Hurricane Lenny causes havoc in Caribbean
CHARLOTTE AMALIE, U.S. Virgin Islands, Nov 19 (Reuters) - Deadly Hurricane Lenny on Friday swept its powerful winds and torrential rains through the fragile Leeward Islands in the northeastern Caribbean.
The unusual west-to-east moving storm left a path of death and destruction in the region, churning up waves that smashed boats, washed away roads, scattered debris, tore at hotels and slid coastal homes into the water. Its winds weakened, while it dumped 10 to 15 inches of rain (25 cm to 38 cm), triggering flooding and mudslides in mountainous areas.
At 02.00 a.m. AST (01.00 EST/0600 GMT), Lenny's center was located over St Barthelemey, the U.S. National Hurricane Center in Miami said. The hurricane was expected to resume a slow northeastward motion with its maximum sustained winds at 110 mph (176 km) later in the day.
"Some additional weakening is forecast during the next 24 hours but Lenny will remain a dangerous hurricane as it moves slowly through the islands of the northeast Caribbean," the center said in its latest report.
One man died on St. Maarten and another was missing on St. Kitts. A man died in San Juan when he fell off a ladder while securing his television antenna and two fishermen were reported drowned as far south as Colombia's coast.
The U.S. Coast Guard searched for two men who abandoned their battered 42-foot (12.7-meter) sailboat in a life raft in the area where the hurricane was.
HURRICANE WARNINGS POSTED
Hurricane warnings were in effect for the northeast Caribbean islands of Dutch St. Maarten, French St. Martin, St. Barthelemy, Anguilla, Saba, St. Eustatius, St. Kitts and Nevis, Montserrat, and Antigua and Barbuda.

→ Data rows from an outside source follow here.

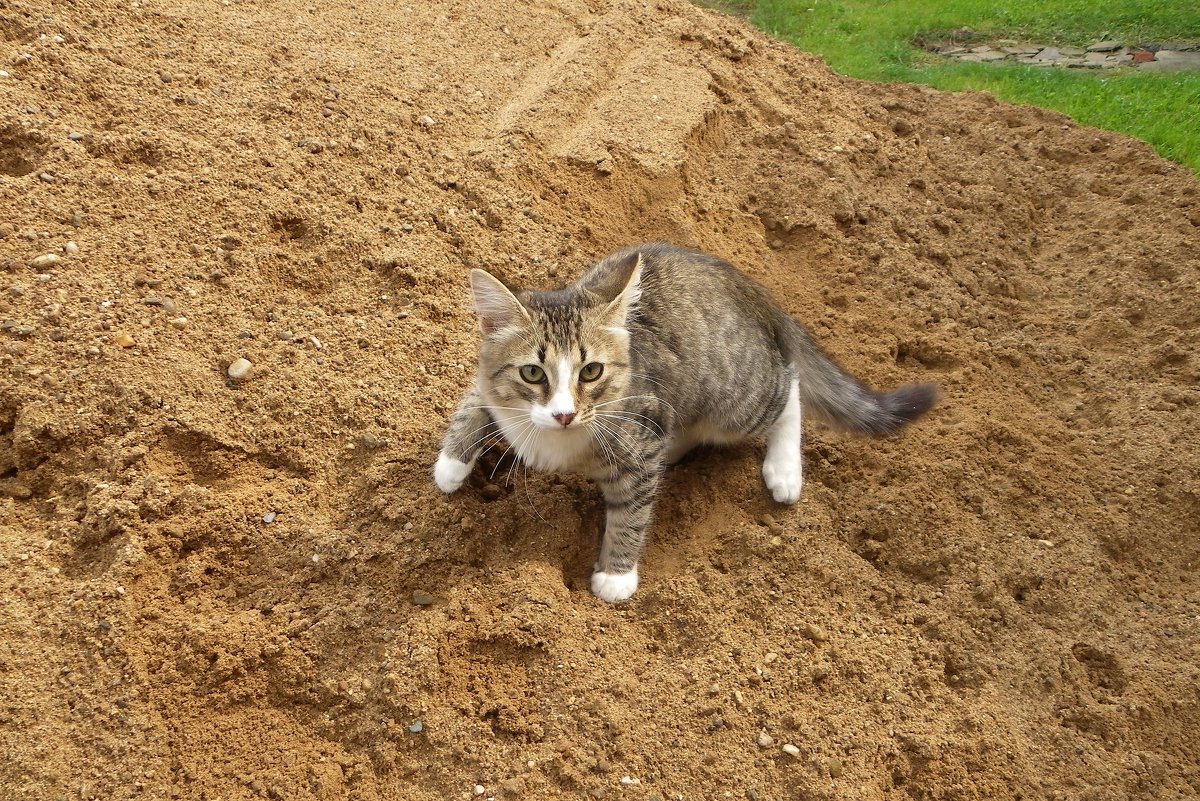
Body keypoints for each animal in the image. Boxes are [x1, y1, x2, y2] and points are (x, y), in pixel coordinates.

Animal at [434, 242, 936, 599]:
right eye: (533, 373)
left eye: (591, 371)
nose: (564, 413)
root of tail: (758, 295)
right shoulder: (489, 383)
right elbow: (474, 402)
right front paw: (451, 465)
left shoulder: (641, 429)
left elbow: (632, 511)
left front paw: (616, 576)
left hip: (736, 402)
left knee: (789, 384)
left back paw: (784, 469)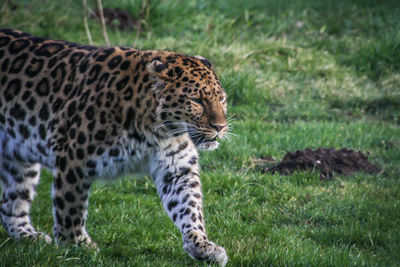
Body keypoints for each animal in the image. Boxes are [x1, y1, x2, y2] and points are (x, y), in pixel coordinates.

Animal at [0, 28, 228, 266]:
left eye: (221, 99)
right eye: (196, 100)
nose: (221, 127)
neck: (157, 131)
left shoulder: (176, 169)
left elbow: (189, 207)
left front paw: (201, 246)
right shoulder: (72, 158)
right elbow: (70, 206)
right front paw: (75, 245)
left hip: (18, 156)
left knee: (12, 202)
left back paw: (27, 236)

Lenny's center was located at latitude 18.0 north and longitude 62.9 west, forecasters said.
Severe damage was reported in St. Maarten, where the storm sat for most of Thursday.
Lenny weakened on Thursday to a strong Category Two on the five-step Saffir-Simpson scale, making it a moderate hurricane capable of damaging roofs, mobile homes and trees and flooding coastlines with storm surges up to eight feet (2.4 meters).
It had bordered on being a potentially catastrophic Category Five hurricane on Wednesday when it smacked directly into St. Croix, one of three islands that make up the U.S. Virgin Islands. Gov. Charles Turnbull said the other two islands, St. Thomas and St. Johns, were "in relatively good shape."
Richard Doumeng, president of the St. Thomas-St. John Hotel Association, said hotels on the two islands fared well and would reopen before next week's Thanksgiving holiday.
Virgin Islands officials said an earlier report that four people had died on St. Croix proved unfounded. Lt. Gov. Gerard Luz James said damage on the south side of St. Croix was "considerable," with boats littering the shore, utility poles felled, and a ballpark destroyed.
OIL REFINERY SPARED
Alexander Moorhead of the giant HOVENSA refinery on St. Croix reported that damage was minimal. "We're taking steps to restart as soon as possible," he said. HOVENSA is a joint venture of U.S.-based Amerada Hess Corp. and the Petroleos de Venezuela SA, the state oil company of Venezuela.
On St. Maarten, a man died when his car sank into a patch of rain-soaked ground and flipped over. High seas tossed giant shipping containers, with some floating up on shore.
Telephones and power went out on Saba, St. Maarten and St. Eustatius. The storm forced Queen Beatrix of the Netherlands to postpone a visit to those islands.
In Grenada, roaring waves washed rows of homes into the sea at Charleston Harbour and in the tiny fishing town of Gouyave.
Scores of people were left homeless in St. Lucia's tourism capital, Soufriere, as the 20-foot (six-metre) surf washed away some 40 houses. Telephone booths floated away and hotels, restaurants and jetties were badly damaged on its waterfront.
"This area has been totally wiped out and there is nothing that can be used or salvaged," Disaster Preparedness official Boswell Lamontagne told the Caribbean News Agency (CANA).
On St. Kitts, a crew member from a cargo vessel that ran aground was reported missing in the raging seas.
Lenny struck very late in the six-month Atlantic hurricane season, which officially ends on Nov. 30. It is the fifth major hurricane of the season and the eighth hurricane overall.